Today, we are happy to bring you our conversation with Andrew S. Ramey, author of Saving the Chesapeake: The History of a Movement
What inspired you to write this book?
I grew up near the Potomac River in Maryland and I was lucky enough to spend a lot of time outdoors as a kid. While this book is a product of much academic research and writing, it is also a deeply personal project inspired by my experiences exploring the woods and streams of my childhood. Many of those places were transformed by suburban sprawl, so I was driven to study the Chesapeake’s environmental history both by love for the natural world and sadness over its destruction. I wanted to write this book because the Chesapeake’s history shows that even though there will be some losses, it is both possible and necessary to find a way to protect and coexist with the places we care about.
What did you learn and what are you hoping readers will learn from your book?
The most important thing I learned from researching and writing this book is just how many amazing people were (and are) part of the movement to save the Chesapeake. It is an honor and a privilege to share their stories, but it is also a little bit intimidating! The book covers a roughly 50-year time period, and over the course of those decades there were so many people who made a difference, from presidents and senators to scientists and environmentalists, but I hope the book makes it clear to readers that that anyone and everyone can help save the Bay. The movement’s greatest successes did not happen because of one visionary leader, but because people demanded that their leaders response to the Bay’s crises. I think there is an enduring lesson in that.
What surprised you the most in the process of writing your book?
One of the most compelling parts of the Chesapeake’s environmental history is that political support for the Bay has been surprisingly bipartisan. In our current political climate, Democrats are the pro-environment party, but at least in the Chesapeake region, there is a longstanding tradition of Republican and Democratic support for the Bay. Prominent local Republicans and Democrats helped create the Chesapeake Bay Foundation, the Bay’s biggest champion in Congress was Senator Charles Mathias, a Maryland Republican, and state legislators from both sides of the aisle were instrumental in forming the Chesapeake Bay Commission. The examples go on and on, and one of the most hopeful conclusions of the book is that the current levels of polarization and toxic partisanship are a recent development and not a permanent feature of our political system.

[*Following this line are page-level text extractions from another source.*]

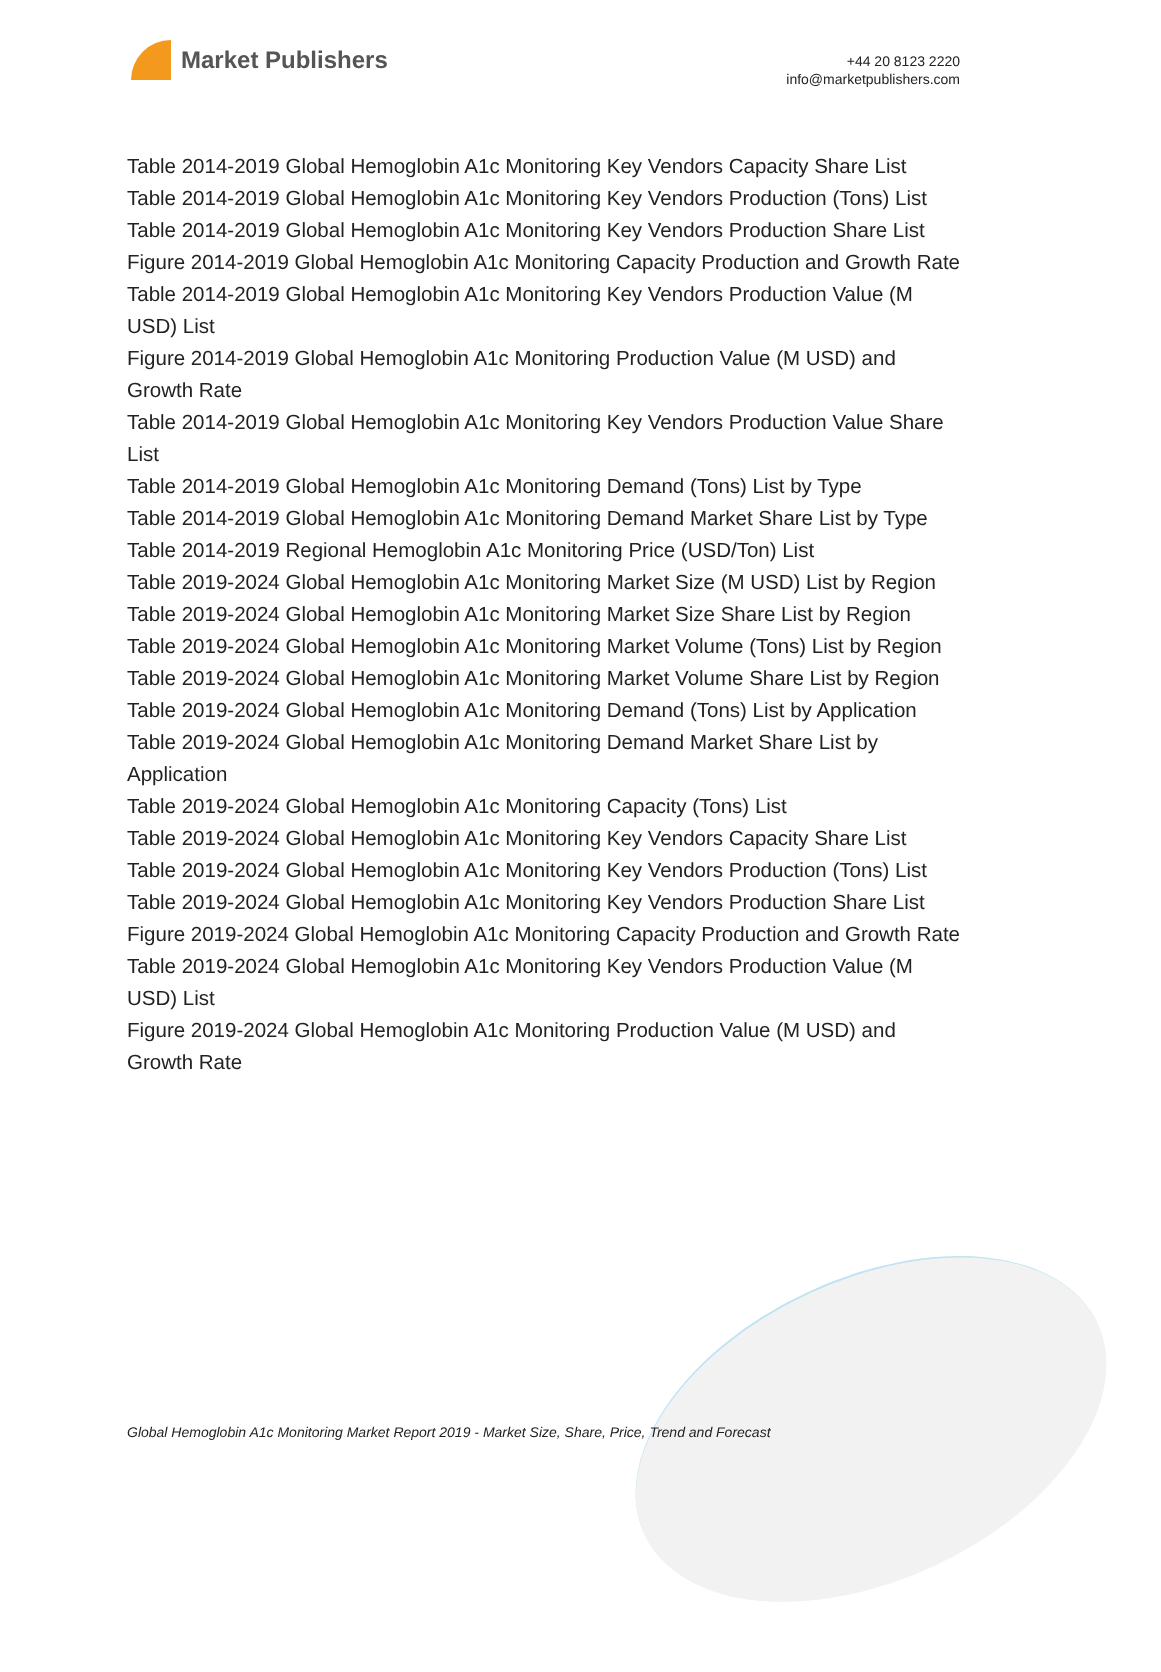Market Publishers
+44 20 8123 2220
info@marketpublishers.com
Table 2014-2019 Global Hemoglobin A1c Monitoring Key Vendors Capacity Share List
Table 2014-2019 Global Hemoglobin A1c Monitoring Key Vendors Production (Tons) List
Table 2014-2019 Global Hemoglobin A1c Monitoring Key Vendors Production Share List
Figure 2014-2019 Global Hemoglobin A1c Monitoring Capacity Production and Growth Rate
Table 2014-2019 Global Hemoglobin A1c Monitoring Key Vendors Production Value (M USD) List
Figure 2014-2019 Global Hemoglobin A1c Monitoring Production Value (M USD) and Growth Rate
Table 2014-2019 Global Hemoglobin A1c Monitoring Key Vendors Production Value Share List
Table 2014-2019 Global Hemoglobin A1c Monitoring Demand (Tons) List by Type
Table 2014-2019 Global Hemoglobin A1c Monitoring Demand Market Share List by Type
Table 2014-2019 Regional Hemoglobin A1c Monitoring Price (USD/Ton) List
Table 2019-2024 Global Hemoglobin A1c Monitoring Market Size (M USD) List by Region
Table 2019-2024 Global Hemoglobin A1c Monitoring Market Size Share List by Region
Table 2019-2024 Global Hemoglobin A1c Monitoring Market Volume (Tons) List by Region
Table 2019-2024 Global Hemoglobin A1c Monitoring Market Volume Share List by Region
Table 2019-2024 Global Hemoglobin A1c Monitoring Demand (Tons) List by Application
Table 2019-2024 Global Hemoglobin A1c Monitoring Demand Market Share List by Application
Table 2019-2024 Global Hemoglobin A1c Monitoring Capacity (Tons) List
Table 2019-2024 Global Hemoglobin A1c Monitoring Key Vendors Capacity Share List
Table 2019-2024 Global Hemoglobin A1c Monitoring Key Vendors Production (Tons) List
Table 2019-2024 Global Hemoglobin A1c Monitoring Key Vendors Production Share List
Figure 2019-2024 Global Hemoglobin A1c Monitoring Capacity Production and Growth Rate
Table 2019-2024 Global Hemoglobin A1c Monitoring Key Vendors Production Value (M USD) List
Figure 2019-2024 Global Hemoglobin A1c Monitoring Production Value (M USD) and Growth Rate
Global Hemoglobin A1c Monitoring Market Report 2019 - Market Size, Share, Price, Trend and Forecast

What’s your favorite anecdote from your book?
This is really hard because there are so many good stories in the book! I’d like to highlight Jess Malcolm, the Chesapeake Bay Foundation’s first executive director. Malcolm was in many respects CBF’s forgotten founder. He only lasted a little over three years with the organization, but he played a pivotal role getting the group off the ground and winning some early environmental battles. I only learned about him because of records preserved in the University of Maryland’s Special Collections. Writing about Malcolm’s contributions as one of the Bay restoration movement’s unsung heroes was especially meaningful for me because discovering lost or forgotten historical actors like Malcolm and sharing their stories is one of the most rewarding parts of being a historian.
What’s next?
I’m a big believer that history can and should inform public policy. The Bay restoration movement is at a pivotal juncture and I hope that this book will be of some value to the current generation of policymakers and activists working to save the Bay. I’m looking forward to talking about the book and trying to make some connections between past and present. As I say in the book, the Chesapeake is such a tremendous research subject, this is only the tip of the iceberg. I hope that one of the things that will come next is that more people will be interested in studying and saving the Bay, because there is a lot of work still left to do.